Agencies also have the option to withdraw rules on their own, and private parties such as Pacific Legal Foundation may litigate to force agencies to seek congressional review.
Wood said the Kansas case demonstrates that the problem of noncompliance with the Congressional Review Act isn’t limited to enforcement of controversial rules that Congress likely would strike down if given the opportunity.
The failure of agencies to abide by the law “needlessly puts a cloud of uncertainty” over beneficial rules with popular support, the Pacific Legal Foundation lawyer said.
“There is a segment of the environmental movement that does not like the PECE rule,” Wood said. “They favor heavy-handed regulation and litigation, an approach that creates conflict but fails to accomplish real conservation.”
“However, there are a lot of conservation groups that participate in these conservation plans. They too have a stake in ensuring that the rule is submitted to Congress as required by the Congressional Review Act, so that their work can continue.”
Gaziano said he isn’t sure why the Trump administration has not moved to end the lawsuits by simply submitting the rules to Congress.

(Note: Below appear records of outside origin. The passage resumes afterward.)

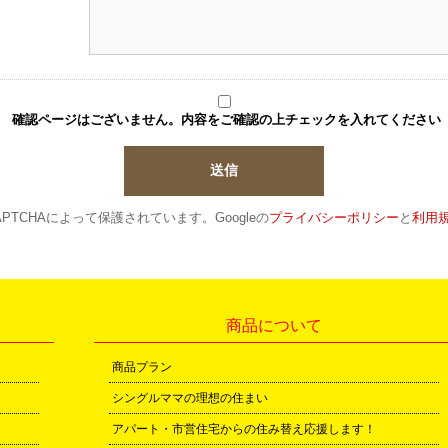
確認ページはございません。内容をご確認の上チェックを入れてください
APTCHAによって保護されています。
Googleの
プライバシーポリシー
と
利用
商品について
商品プラン
シングルママの理想の住まい
アパート・市営住宅からの住み替え応援します！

In the case of the greater sage grouse, he speculated, the administration might be concerned Congress will not overturn the rules.
“But that’s not how the law works,” Gaziano said. “It’s not up to an agency to decide whether Congress will or will not overturn a rule submitted under the Congressional Review Act. Once any rule is submitted, the next step is up to Congress. There could be a debate, pressure, concessions. That’s called democracy. That’s called compromise and accountability.”